Veeresh’s eyes softened until they were almost gentle. “Then start with one week. One week of nothing but proof. No sharp words. No public claims. One week of doing exactly what you ask. If I fail—leave. If I don’t—then we try the next step. Together.”
Poornima let out a breath she hadn’t realized she’d been holding. She nodded, slow. It wasn’t a yes to babies, not yet. It was a yes to trying—and it was everything she’d been afraid to allow herself.
He bowed his head almost imperceptibly, the gesture private and sincere. “Thank you,” he said. Then, with a lighter edge, he added, “And when you’re ready, we’ll plan those three kids of yours—two boys and one girl—exactly as you wrote. I’ll memorize their names if I must.”

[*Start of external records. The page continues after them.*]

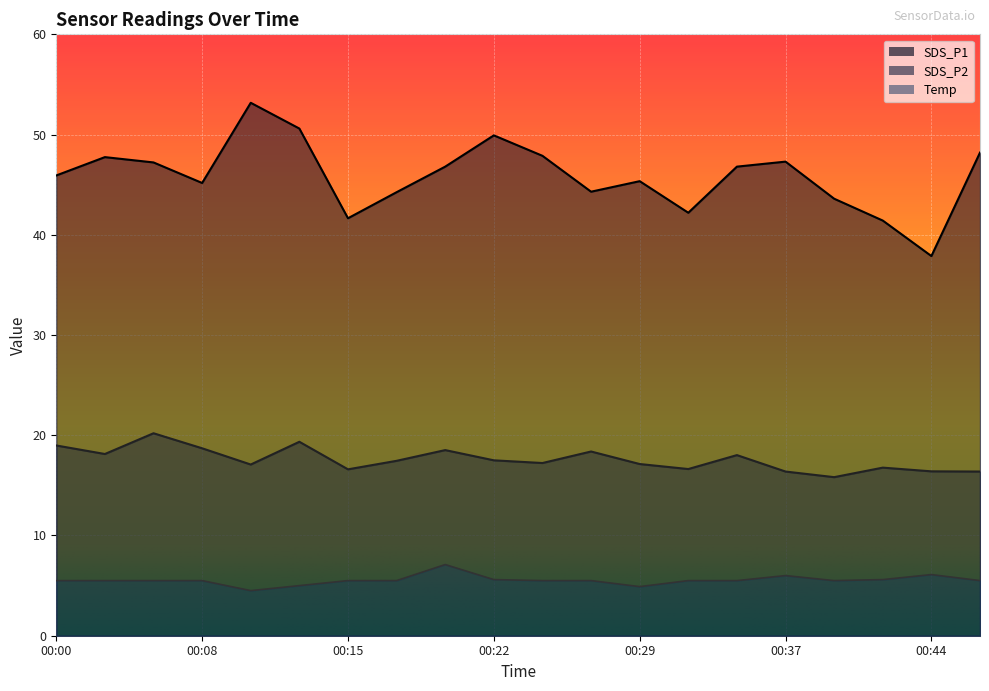

The SDS_P2 series shows 22.9 at 00:47. True or false?

False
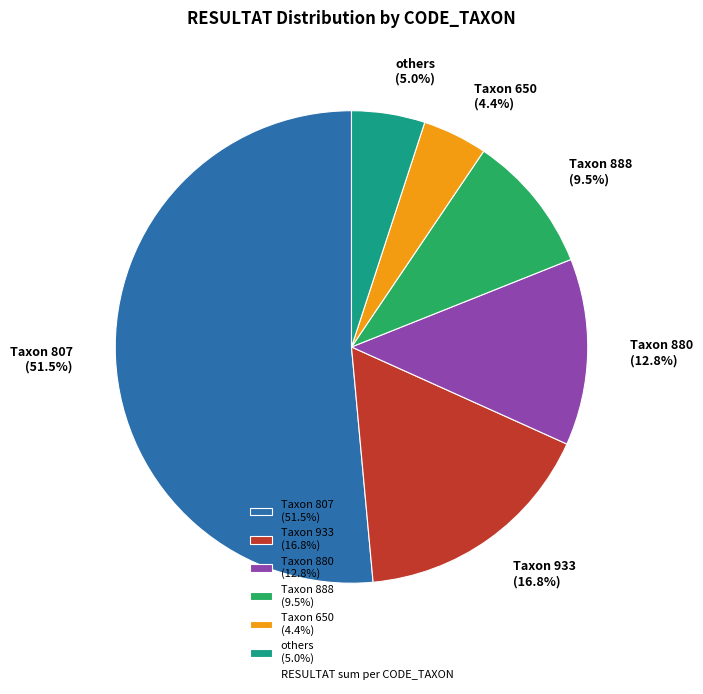

Rank the categories by value from highest to lowest.

Taxon 807 (51.5%), Taxon 933 (16.8%), Taxon 880 (12.8%), Taxon 888 (9.5%), others (5.0%), Taxon 650 (4.4%)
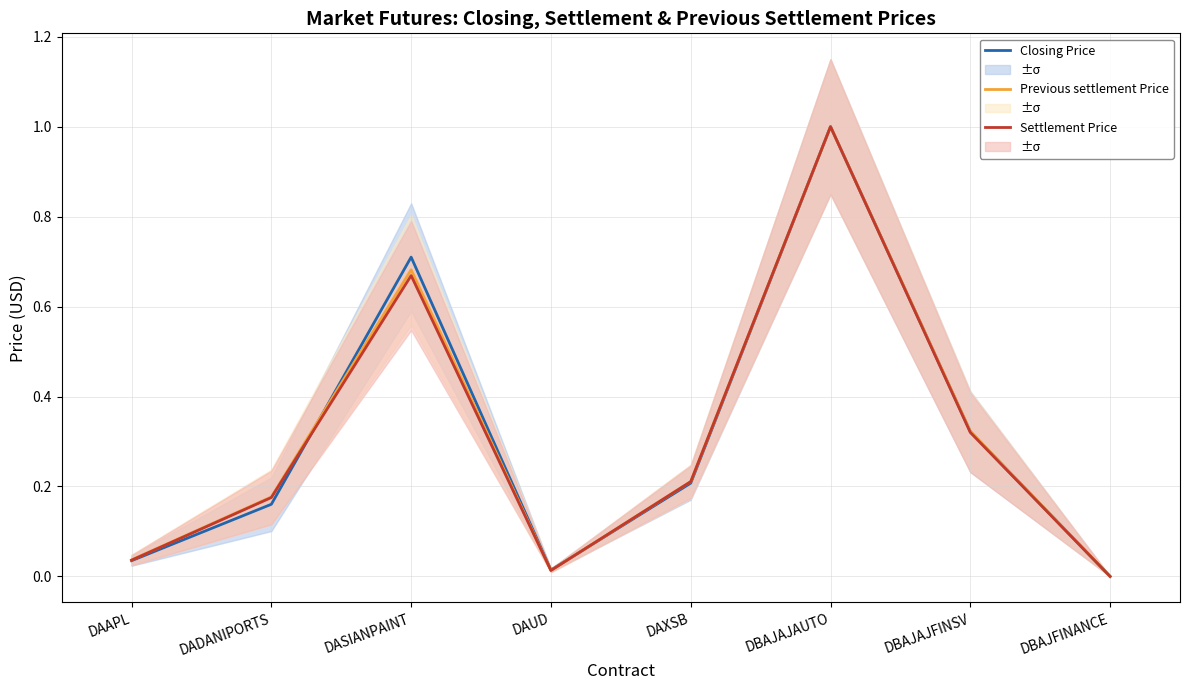

Is it true that Previous settlement Price equals 0.1 at DAXSB?

False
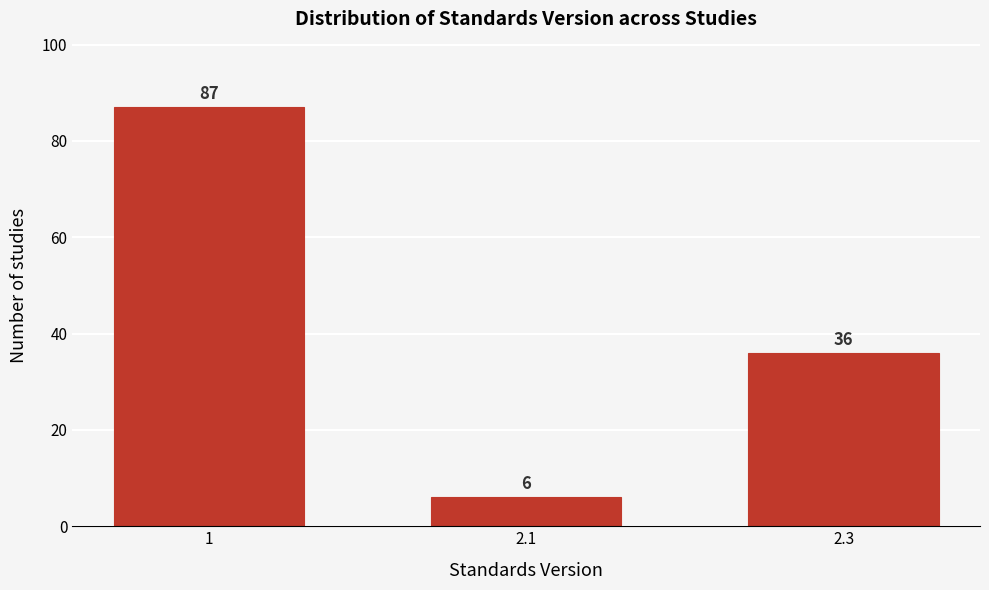

Reading left to right, transcribe all the data shown in this chart.

87	6	36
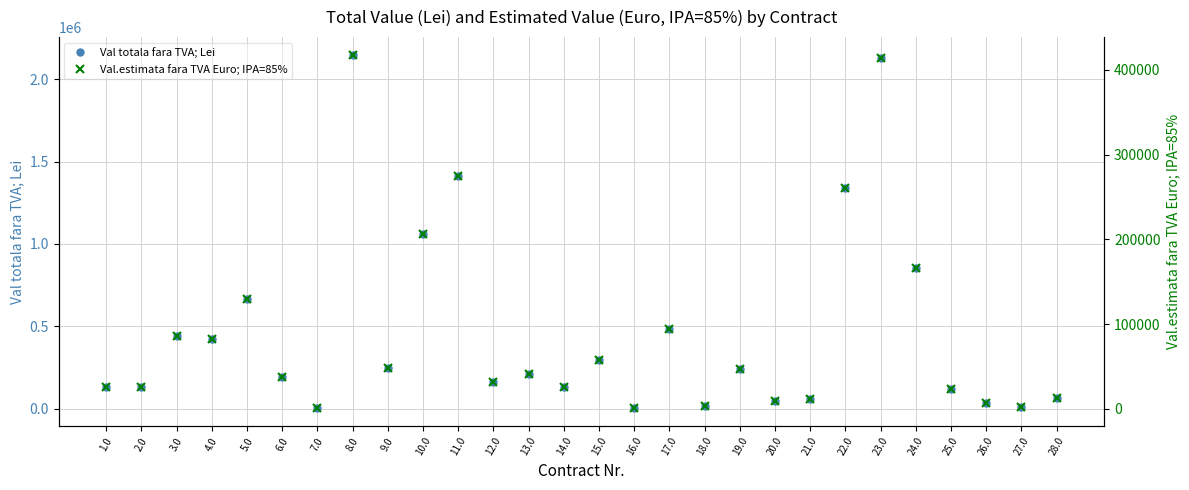

Rank the series by their average value, from highest to lowest.

Val totala fara TVA; Lei, Val.estimata fara TVA Euro; IPA=85%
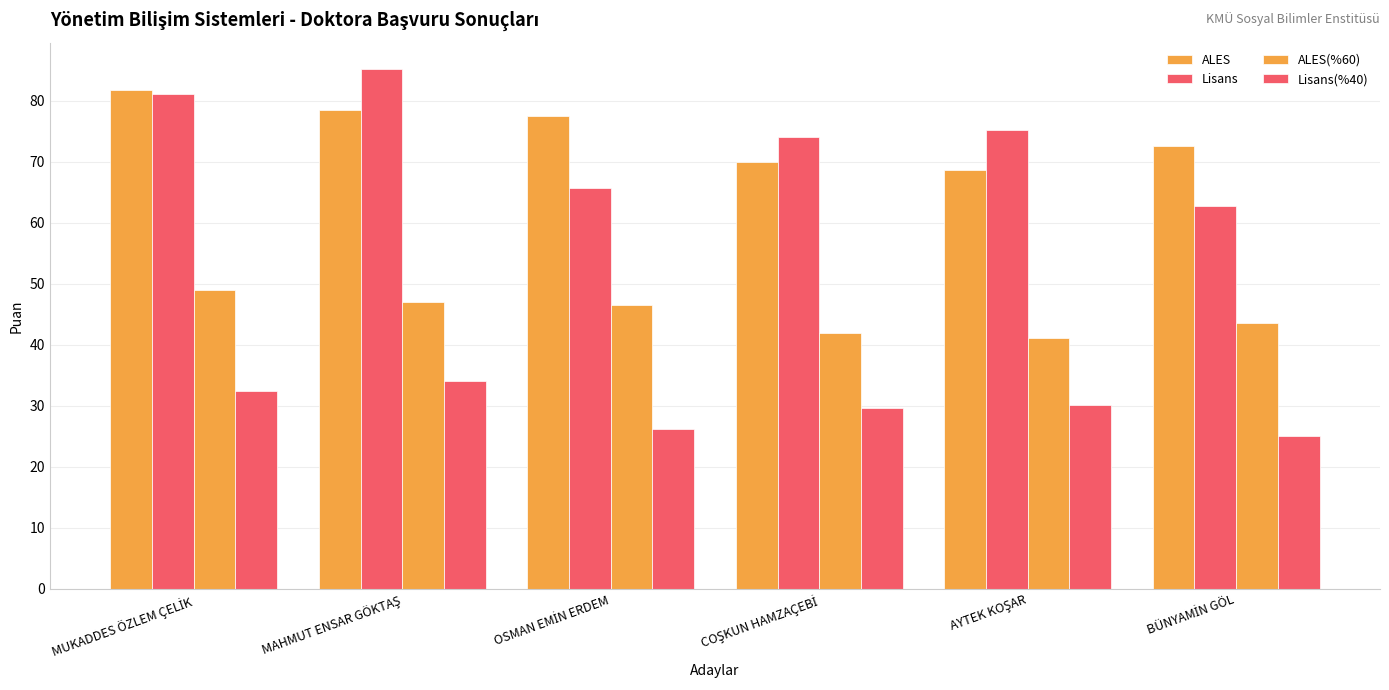

What is the smallest value displayed?

25.1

She laughed, small and wet-eyed. It broke something like an icicle inside her chest. Veeresh reached out and ruffled her hair the way she once had done to him in a rare, tender mock of childhood—simple, intimate, and grounding.
That night, there were no grand declarations. There were only small promises: time given, actions pledged, and a truce forged in honesty. It was not the end of their war or the instant of fairy-tale healing. It was a beginning—the slow, careful building of trust, brick by tentative brick.